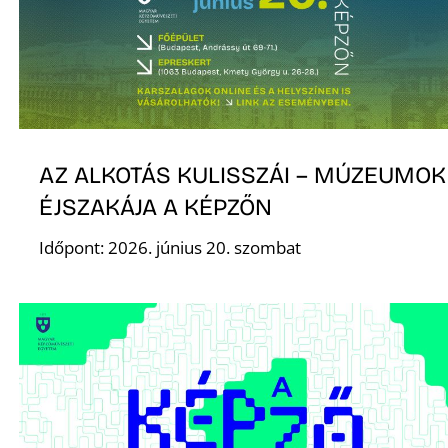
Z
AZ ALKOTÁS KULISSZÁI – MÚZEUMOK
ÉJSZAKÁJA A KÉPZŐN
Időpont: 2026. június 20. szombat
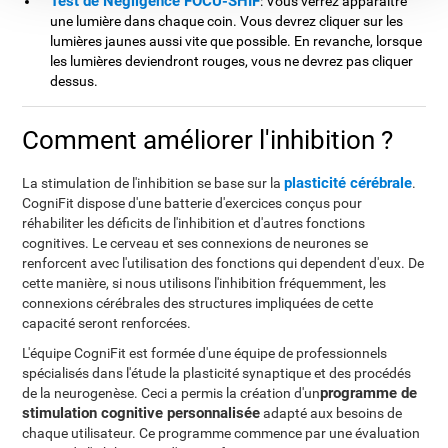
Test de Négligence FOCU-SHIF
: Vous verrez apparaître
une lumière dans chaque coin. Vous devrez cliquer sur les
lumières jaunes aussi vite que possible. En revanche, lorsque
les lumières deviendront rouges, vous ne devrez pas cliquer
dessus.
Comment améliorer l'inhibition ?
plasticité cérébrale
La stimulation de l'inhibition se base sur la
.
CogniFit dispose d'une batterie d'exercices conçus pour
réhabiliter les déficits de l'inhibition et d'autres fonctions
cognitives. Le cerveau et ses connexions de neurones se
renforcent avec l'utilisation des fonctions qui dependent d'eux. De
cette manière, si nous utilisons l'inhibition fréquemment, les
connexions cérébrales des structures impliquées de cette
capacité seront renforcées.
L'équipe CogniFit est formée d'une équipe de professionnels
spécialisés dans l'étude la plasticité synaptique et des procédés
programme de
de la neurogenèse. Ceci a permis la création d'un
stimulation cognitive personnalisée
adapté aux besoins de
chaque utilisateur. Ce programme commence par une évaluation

========

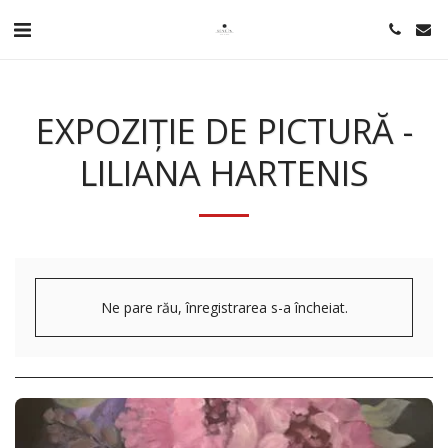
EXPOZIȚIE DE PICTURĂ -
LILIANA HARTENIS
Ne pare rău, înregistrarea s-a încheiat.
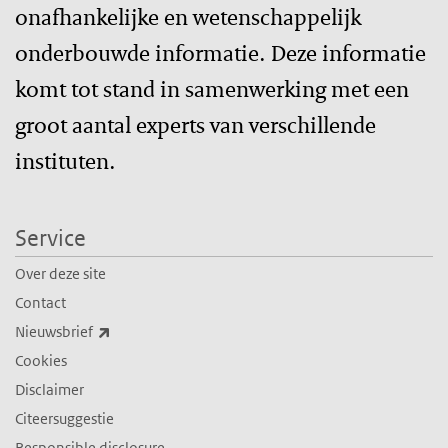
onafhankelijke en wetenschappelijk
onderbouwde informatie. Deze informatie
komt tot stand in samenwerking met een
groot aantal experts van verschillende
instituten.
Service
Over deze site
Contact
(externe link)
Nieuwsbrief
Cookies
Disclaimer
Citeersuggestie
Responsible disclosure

========

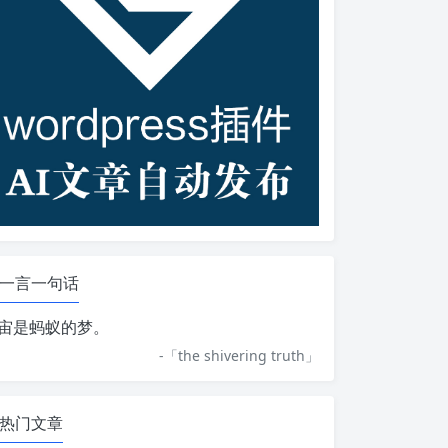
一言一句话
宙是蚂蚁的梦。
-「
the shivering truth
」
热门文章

========

- YOUR OBJECTIVE: Working from the material above, retype exactly the lines from the one with "cette manière, si" through the one with "chaque utilisateur. Ce", both included, and only those lines.

- SOLUTION TO THIS PROBLEM:
cette manière, si nous utilisons l'inhibition fréquemment, les
connexions cérébrales des structures impliquées de cette
capacité seront renforcées.
L'équipe CogniFit est formée d'une équipe de professionnels
spécialisés dans l'étude la plasticité synaptique et des procédés
programme de
de la neurogenèse. Ceci a permis la création d'un
stimulation cognitive personnalisée
adapté aux besoins de
chaque utilisateur. Ce programme commence par une évaluation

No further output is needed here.